> [EXERCISE PROMPT]:
Repeat every record word for word and omit the images.

^^^^^^^^^^^^^^^^

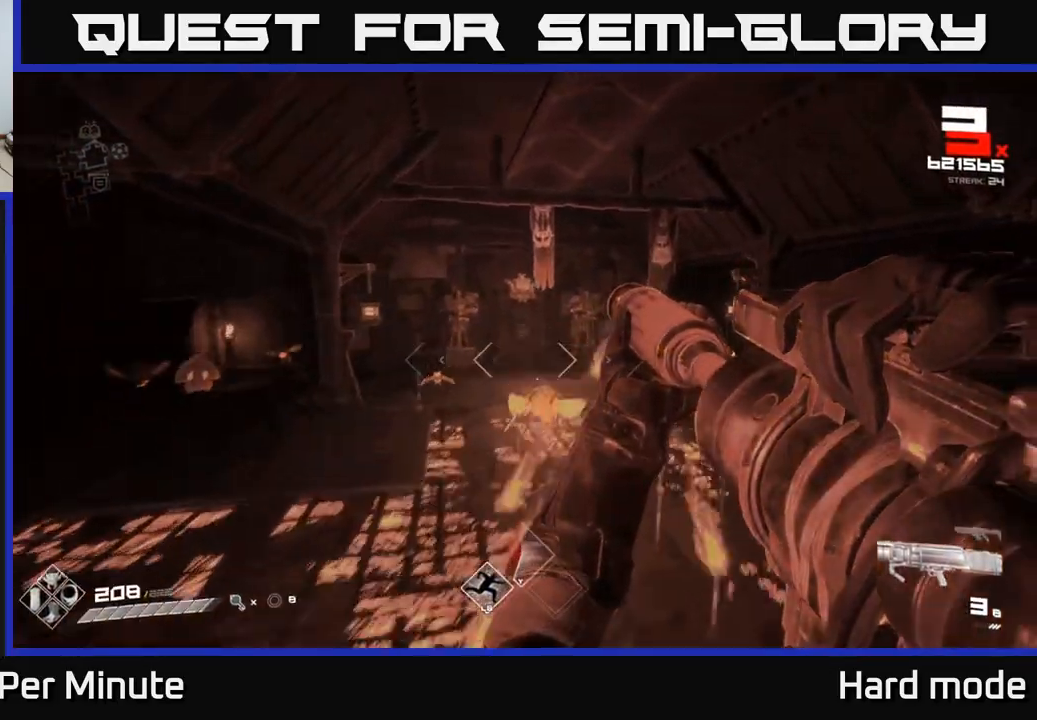
{"dt_ms": 500, "buttons": [], "left_stick": "up-right", "right_stick": "center", "events": [[17, "A", "up"], [50, "left_stick", "center"], [150, "DPAD_RIGHT", "down"], [267, "DPAD_RIGHT", "up"], [433, "left_stick", "up-right"]]}
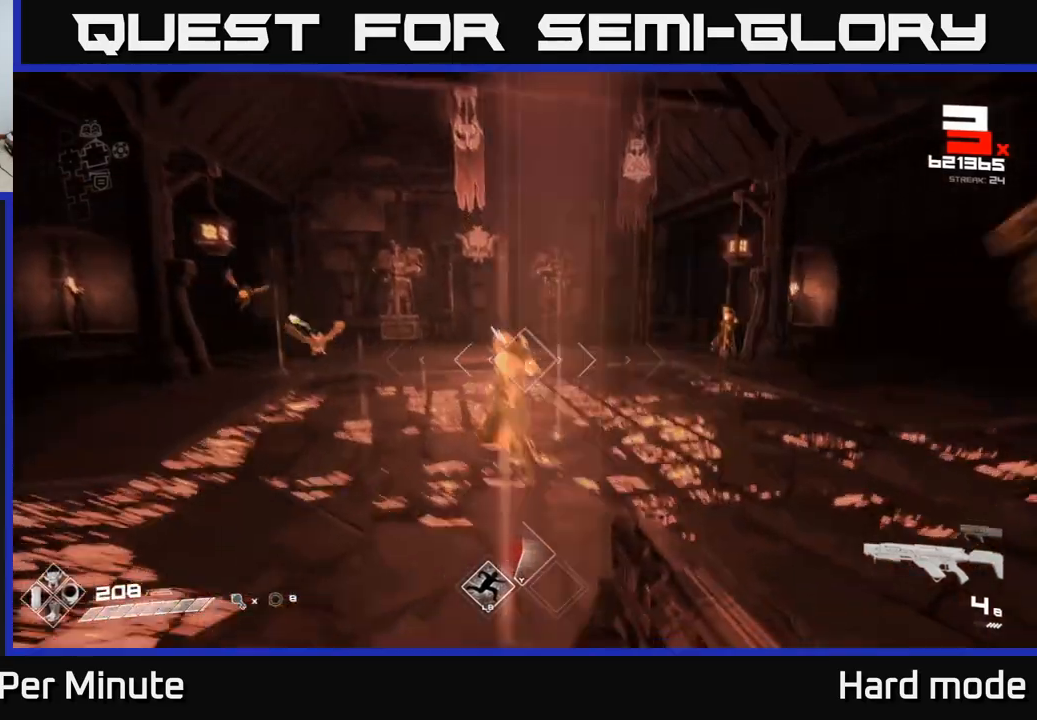
{"dt_ms": 500, "buttons": [], "left_stick": "up-right", "right_stick": "left", "events": [[17, "L1", "down"], [150, "L1", "up"], [367, "right_stick", "left"], [383, "R1", "down"], [500, "R1", "up"]]}
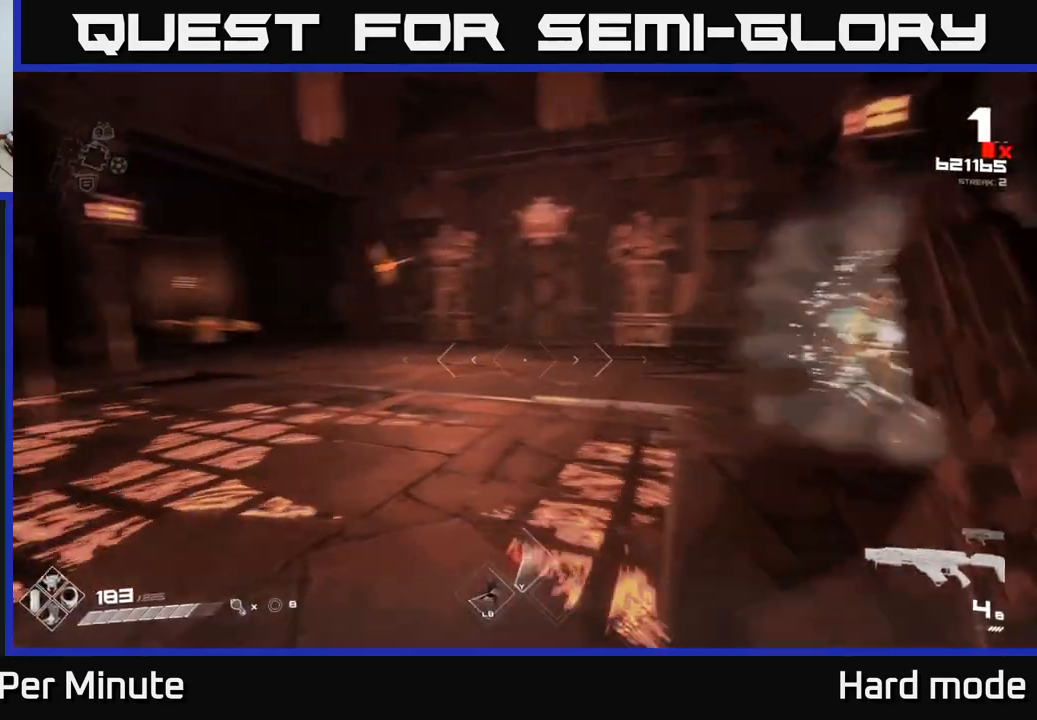
{"dt_ms": 500, "buttons": [], "left_stick": "up-right", "right_stick": "center", "events": [[50, "right_stick", "center"], [133, "left_stick", "up"], [200, "R1", "down"], [333, "R1", "up"], [467, "left_stick", "up-right"]]}
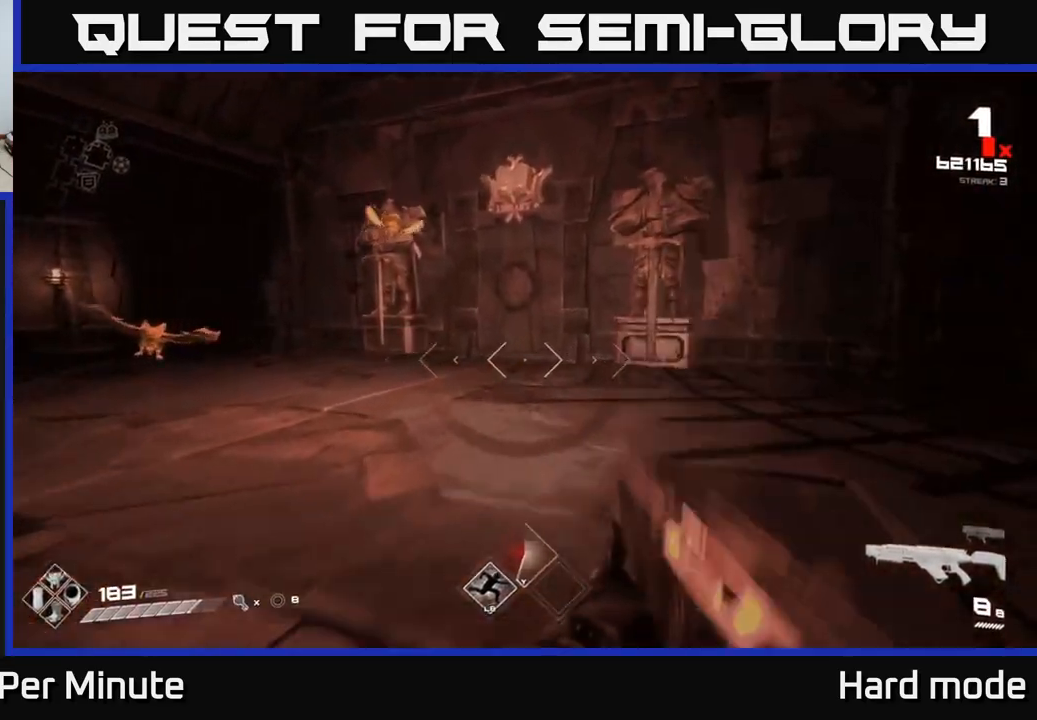
{"dt_ms": 500, "buttons": ["R2"], "left_stick": "right", "right_stick": "center", "events": [[33, "right_stick", "left"], [50, "left_stick", "right"], [383, "right_stick", "center"], [417, "R2", "down"]]}
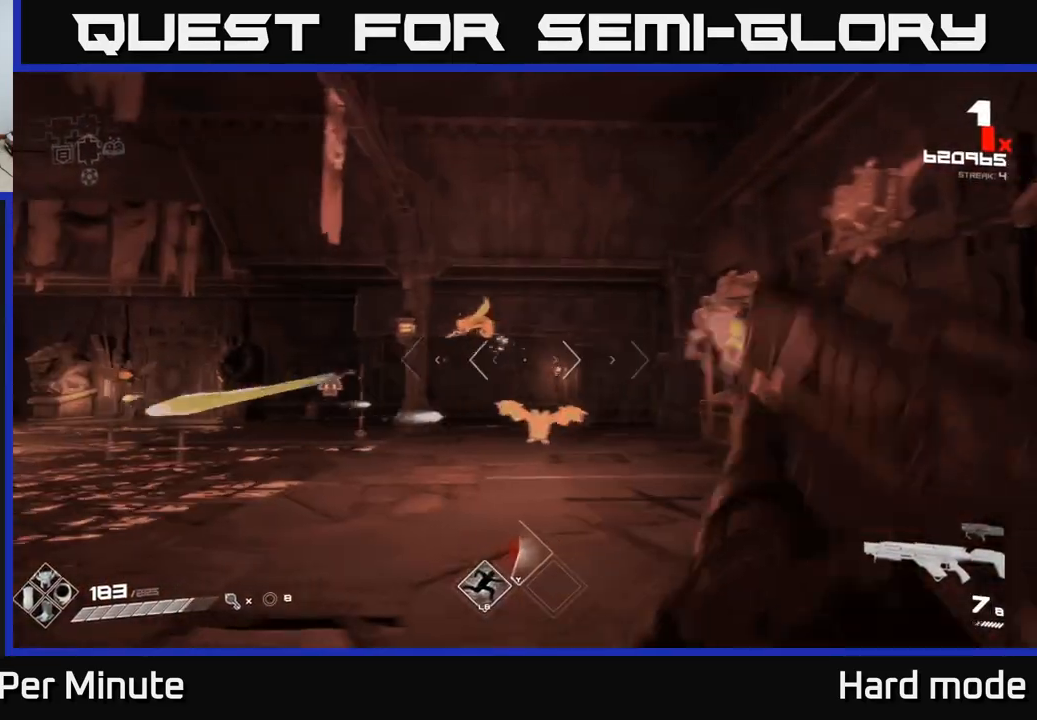
{"dt_ms": 500, "buttons": [], "left_stick": "up", "right_stick": "center", "events": [[33, "R2", "up"], [167, "right_stick", "left"], [283, "R2", "down"], [283, "left_stick", "up-right"], [300, "right_stick", "center"], [350, "R2", "up"], [383, "left_stick", "up"]]}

^^^^^^^^^^^^^^^^

> [ANSWER FOR THIS EXERCISE]:
{"dt_ms": 500, "buttons": [], "left_stick": "up-right", "right_stick": "center", "events": [[17, "A", "up"], [50, "left_stick", "center"], [150, "DPAD_RIGHT", "down"], [267, "DPAD_RIGHT", "up"], [433, "left_stick", "up-right"]]}
{"dt_ms": 500, "buttons": [], "left_stick": "up-right", "right_stick": "left", "events": [[17, "L1", "down"], [150, "L1", "up"], [367, "right_stick", "left"], [383, "R1", "down"], [500, "R1", "up"]]}
{"dt_ms": 500, "buttons": [], "left_stick": "up-right", "right_stick": "center", "events": [[50, "right_stick", "center"], [133, "left_stick", "up"], [200, "R1", "down"], [333, "R1", "up"], [467, "left_stick", "up-right"]]}
{"dt_ms": 500, "buttons": ["R2"], "left_stick": "right", "right_stick": "center", "events": [[33, "right_stick", "left"], [50, "left_stick", "right"], [383, "right_stick", "center"], [417, "R2", "down"]]}
{"dt_ms": 500, "buttons": [], "left_stick": "up", "right_stick": "center", "events": [[33, "R2", "up"], [167, "right_stick", "left"], [283, "R2", "down"], [283, "left_stick", "up-right"], [300, "right_stick", "center"], [350, "R2", "up"], [383, "left_stick", "up"]]}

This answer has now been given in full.